● SUPPLIED INFORMATION:
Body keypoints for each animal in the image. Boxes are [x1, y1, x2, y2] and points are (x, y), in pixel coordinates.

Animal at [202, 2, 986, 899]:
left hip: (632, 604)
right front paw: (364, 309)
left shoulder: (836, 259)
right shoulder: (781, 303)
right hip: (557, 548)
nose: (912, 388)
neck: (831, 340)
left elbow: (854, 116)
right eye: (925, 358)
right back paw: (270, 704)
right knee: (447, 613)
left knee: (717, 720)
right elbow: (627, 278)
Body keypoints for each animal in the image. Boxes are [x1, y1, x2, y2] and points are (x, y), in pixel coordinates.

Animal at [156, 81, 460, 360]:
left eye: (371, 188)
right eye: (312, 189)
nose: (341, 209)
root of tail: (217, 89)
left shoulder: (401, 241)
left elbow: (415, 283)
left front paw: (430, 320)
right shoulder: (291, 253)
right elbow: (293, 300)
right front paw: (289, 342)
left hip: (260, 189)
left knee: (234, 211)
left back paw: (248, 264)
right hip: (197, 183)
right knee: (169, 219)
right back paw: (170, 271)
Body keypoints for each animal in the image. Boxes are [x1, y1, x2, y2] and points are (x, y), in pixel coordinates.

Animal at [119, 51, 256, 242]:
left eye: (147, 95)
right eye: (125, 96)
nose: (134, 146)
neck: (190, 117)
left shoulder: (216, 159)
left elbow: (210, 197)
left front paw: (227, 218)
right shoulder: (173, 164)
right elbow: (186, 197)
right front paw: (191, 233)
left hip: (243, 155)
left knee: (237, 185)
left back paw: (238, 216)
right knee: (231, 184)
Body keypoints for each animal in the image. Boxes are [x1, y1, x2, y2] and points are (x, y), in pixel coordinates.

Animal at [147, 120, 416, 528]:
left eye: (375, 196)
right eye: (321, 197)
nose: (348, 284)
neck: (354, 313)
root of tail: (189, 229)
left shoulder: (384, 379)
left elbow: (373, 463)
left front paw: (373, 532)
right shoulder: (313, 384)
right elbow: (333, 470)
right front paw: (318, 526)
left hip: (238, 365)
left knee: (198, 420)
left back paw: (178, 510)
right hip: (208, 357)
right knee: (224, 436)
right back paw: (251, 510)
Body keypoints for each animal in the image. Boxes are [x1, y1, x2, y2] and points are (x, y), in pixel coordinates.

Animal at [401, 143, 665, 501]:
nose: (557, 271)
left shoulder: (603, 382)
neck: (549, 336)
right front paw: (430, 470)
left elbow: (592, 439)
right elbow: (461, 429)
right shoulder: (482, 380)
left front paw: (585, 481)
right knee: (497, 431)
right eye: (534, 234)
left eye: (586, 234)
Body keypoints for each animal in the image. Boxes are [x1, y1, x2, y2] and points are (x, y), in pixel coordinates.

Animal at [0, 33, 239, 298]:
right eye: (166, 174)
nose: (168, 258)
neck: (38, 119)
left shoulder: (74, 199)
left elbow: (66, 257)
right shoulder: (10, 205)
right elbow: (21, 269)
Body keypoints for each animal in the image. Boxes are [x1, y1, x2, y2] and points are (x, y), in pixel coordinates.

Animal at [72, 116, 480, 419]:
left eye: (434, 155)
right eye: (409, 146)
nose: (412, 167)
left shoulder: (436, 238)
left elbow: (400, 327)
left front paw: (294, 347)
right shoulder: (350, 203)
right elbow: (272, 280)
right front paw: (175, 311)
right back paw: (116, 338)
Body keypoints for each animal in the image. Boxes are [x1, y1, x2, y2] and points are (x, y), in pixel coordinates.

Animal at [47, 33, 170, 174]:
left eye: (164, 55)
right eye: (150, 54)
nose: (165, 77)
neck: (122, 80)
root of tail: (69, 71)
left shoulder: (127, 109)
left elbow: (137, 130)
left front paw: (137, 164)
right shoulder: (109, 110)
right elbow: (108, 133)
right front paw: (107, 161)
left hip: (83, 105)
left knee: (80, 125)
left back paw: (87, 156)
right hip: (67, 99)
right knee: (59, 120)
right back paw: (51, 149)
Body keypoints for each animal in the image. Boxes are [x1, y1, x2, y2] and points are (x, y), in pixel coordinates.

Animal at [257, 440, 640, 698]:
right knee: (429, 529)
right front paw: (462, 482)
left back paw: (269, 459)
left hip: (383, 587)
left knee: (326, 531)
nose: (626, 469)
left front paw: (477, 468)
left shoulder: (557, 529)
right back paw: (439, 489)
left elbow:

● ASSIGNMENT: Across the records above, show each line containing the word "root".

● REPLY:
root of tail: (217, 89)
root of tail: (189, 229)
root of tail: (69, 71)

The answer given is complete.